Nous y voilà. Le début du voyage de l’autre côté du miroir. Chez les fous, les dangereux, les malades. Les incontrôlables. Voilà pourquoi moi je suis là, en tout cas. Parce que je ne crois pas à cette image de rebuts de la société qui colle à la peau des personnes soignées en psychiatrie. Parce que je ne crois pas que ce prétendument “eux” soit si différent du “nous” qui vivons hors les murs.

En regardant autour de moi, je vois partout des gens malades d’être en vie parce que ce monde nous fait souffrir à en perdre la tête. Nous cherchons une consolation au vide de sens qui nous hante, dans la drogue, l’alcool ou les jeux, quand d’autres se noient dans le travail, le consummérisme ou la pensée dogmatique. Dehors comme dedans, ne sommes-nous pas tous un peu fous ?

Pour beaucoup, notre éducation, ajoutée à la pression sociale, sont parvenues à étouffer en nous les plus beaux débordements enfantins, a inhibé nos éclats et à nous réduire à de petits êtres effrayés, sursautant au moindre bruit extra-ordinaire.

Erasme disait “ C’est bien la pire folie que de vouloir être sage dans un monde de fous “. Notre réalité ne cesse de nous échapper, et nous en payons le prix. A coups de dépressions, de suicides, de surmenages.

Le “mal”, les maux”, ne sont pas affaire de minorité. C’est de croire que tout le monde est normal qui est une illusion. C’est de croire que l’on peut traverser la folie de ce monde sans qu’elle nous laisse de marques.

Il y’ a autre chose, évidemment. Ces maux qui ne sont pas les séquelles du monde que nous subissons. Ceux qui semblent naitre de nous-même. Psychotique, schizophrène. ces mots me parlent peu, ils sont des symptômes là où je veux rencontrer des personnes.

Il m’a toujours été terrible d’imaginer son propre esprit, son propre corps devenir une prison. Une prison dont on ne peut pas s’évader. Ou alors en se détruisant. Je suis formellement opposée à toutes formes de médicamentation destinée à pacifier les individus, parce qu’on les préfère en légumes plus facile à gérer. Mais je suis forcée d’admettre que des traitements ont permis à certaines personnes de vivre la vie qu’ils s’étaient choisis. Au lieu de juste subir leur “maladie”, leurs “phases”, ou quel que soit le nom qu’on donne, certaines personnes ont obtenu une maîtrise sur le cours de leur existence. Ce qui est à mes yeux une condition inaliénable à l’émancipation de toutes et de tous.

Je n’oublie pas non plus que beaucoup d’autres sont placés sous camisole chimique, mais aussi d’émotions et de jugements, privés d’eux-mêmes. Je n’oublie pas que dans beaucoup d’hôpitaux, la psychiatrie signifie arbitraire, prise de pouvoir, abus, viol constant de toute intimité, torture mentale voire physique.

Et je ne veux pas oublier non plus que dans la plupart des hôpitaux, on soigne les symptômes sans se questionner sur la cause profonde.

Mais aux Marronniers, j’ai de la chance. Le peu que j’y ai vu jusqu’à maintenant m’a plutôt agréablement surpris. Outre le cadre (les arbres, les pelouses, les ânes, et les chèvres), l’écoute des médecins, psys et éducateurs est étonnante. Pourtant, ma démarche n’est pas classique, et certes pas facile à accepter.

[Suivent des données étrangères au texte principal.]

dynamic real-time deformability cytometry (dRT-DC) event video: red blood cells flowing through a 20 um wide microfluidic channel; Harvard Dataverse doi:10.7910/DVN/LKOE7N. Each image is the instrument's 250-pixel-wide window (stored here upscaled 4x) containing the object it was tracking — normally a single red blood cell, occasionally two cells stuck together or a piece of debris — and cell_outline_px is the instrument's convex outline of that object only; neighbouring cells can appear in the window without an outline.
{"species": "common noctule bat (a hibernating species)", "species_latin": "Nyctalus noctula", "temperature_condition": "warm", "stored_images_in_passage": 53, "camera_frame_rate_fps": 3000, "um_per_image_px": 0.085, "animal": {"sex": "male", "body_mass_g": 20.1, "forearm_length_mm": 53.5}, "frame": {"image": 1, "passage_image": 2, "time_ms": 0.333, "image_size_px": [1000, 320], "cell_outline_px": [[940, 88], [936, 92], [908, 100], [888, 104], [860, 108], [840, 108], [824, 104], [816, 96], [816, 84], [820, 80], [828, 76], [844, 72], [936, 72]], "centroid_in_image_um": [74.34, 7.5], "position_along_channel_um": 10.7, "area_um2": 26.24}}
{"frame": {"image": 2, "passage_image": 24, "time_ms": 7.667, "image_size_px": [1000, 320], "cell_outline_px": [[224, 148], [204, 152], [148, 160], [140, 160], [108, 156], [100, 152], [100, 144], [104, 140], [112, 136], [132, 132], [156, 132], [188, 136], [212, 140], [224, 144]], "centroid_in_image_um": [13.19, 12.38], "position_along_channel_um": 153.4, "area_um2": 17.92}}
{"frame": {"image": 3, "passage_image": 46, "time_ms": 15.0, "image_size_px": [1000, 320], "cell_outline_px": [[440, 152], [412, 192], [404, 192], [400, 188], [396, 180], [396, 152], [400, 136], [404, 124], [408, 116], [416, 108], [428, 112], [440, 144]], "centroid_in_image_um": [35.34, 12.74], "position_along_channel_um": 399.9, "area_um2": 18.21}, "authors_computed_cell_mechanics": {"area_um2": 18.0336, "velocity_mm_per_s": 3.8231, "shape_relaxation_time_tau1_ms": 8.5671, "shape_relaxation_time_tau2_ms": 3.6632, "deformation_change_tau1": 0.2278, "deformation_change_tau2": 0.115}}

Pas d‘observateur, pas de blouse. Pas de malades d’un côté et de personnel soignant de l’autre, mais des personnes, ici et maintenant, qui prennent les mêmes risques, les mêmes dangers, le même plaisir. Qui offrent l’espace d’un instant la possibilité de faire tomber les masques. Ainsi, chacun révèle d’autres facettes, au-delà des fonctions. On peut créer d’autres liens, un autre type de confiance naît, émergeant de l’expérience commune. Pas de Molière, de Shakespeare, de texte à apprendre par coeur. Du mouvement, du son, du brut, du vivant. Sans forme parfois, surréaliste souvent, inutile tout le temps. A l’opposé d’un moment de divertissement, d’occupationnel, de préoccupations esthétiques ou intellectuelles.

Le voyage ne sera pas aisé. Il sera semé d’embûches. Mais il a semblé important de partager le parcours qui commence ici, aux Marronniers. Créer des passerelles, contribuer à détruire les stéréotypes sur les personnes soignées, passer au-dessus des murs. Ces lieux sont nos miroirs de l’ombre, où nous acceptons de cacher tout ce qui nous fait peur au plus profond de nous. Faisons un peu de lumière dans les méandres de nos consciences.